Malcolm McLaren was known for several reasons: businessman, visual artist, performer, musician, stylist, boutique owner and above all for being the promoter and entrepreneur of the Sex Pistols.
For me, however, my stronger memory of him comes from 'Duck Rock', a 1983 album that combined, in an unusual way, musical styles from South Africa, Central and South America, and the Caribbean with hip hop. It was a strange record, far from the standard of "commercial music" or even "western harmony". I had a love-hate relationship with the record, consciously I thought I didn't like the songs, but I was driven to it, I kept listening, listening and listening to the album. Even "not liking it", it was one of the LPs I bought (and at that time it was a tough competition, as a teenager I had very little money and a desire to have hundreds of albums). It was a record that I listened to from headphones, a little embarrassed, after all I couldn't tarnish my reputation as an alternative rocker, those songs didn't match Bauhaus, Joy Division and Sisters of Mercy!
But the fact is that, as strange as it was, the story judged 'Duck Rock' positively, Pitchfork included it in his list of the 200 best albums of the 1980s, the album proved to be highly influential in bringing hip hop to a wider audience the UK, with two of his singles, 'Buffalo Gals' and 'Double Dutch', making it big hits on the charts on both sides of the Atlantic.
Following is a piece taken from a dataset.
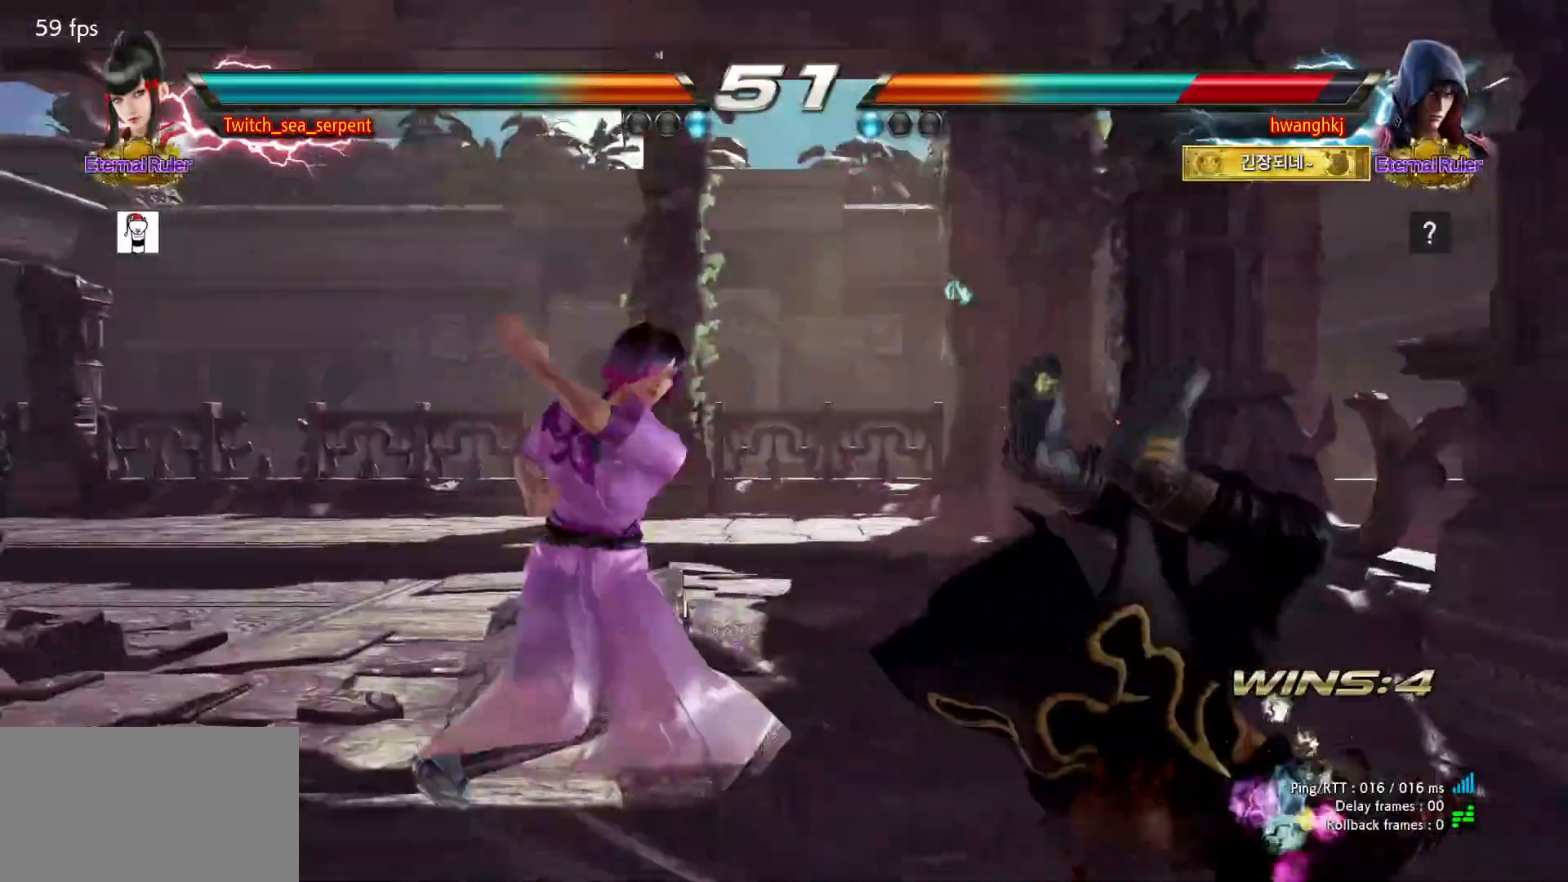
{"dt_ms": 500, "buttons": [], "events": [[100, "TRIANGLE", "down"], [167, "TRIANGLE", "up"]]}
Drinho, in his option for the unusual, as exposed since his first release, assumes himself as one who does not conform to producing music in the standards of what everyone else already does. He invents strange songs in awkward arrangements that lead us to ask whether we are listening to simple kitsch or avant-garde.
In this new release, the artist exchanges melon for pomegranate (romã in Portuguese), or melancholy for romance. Telling simple stories of "living together", the singer walks through disappointments, frustrated expectations, shared flavors, and statements of the most classic, weaving the poetic identity of a lyrical self that makes his own formal unconcern a quality, a differential feature.
Drinho may be that kind of artist that you don't dare recommend because you can't imagine what the other person's reaction to listening to him is, but he is definitely an artist that deserves to be heard without prejudice.
Malcolm McLaren or Sigue Sigue Sputinik? History will judge.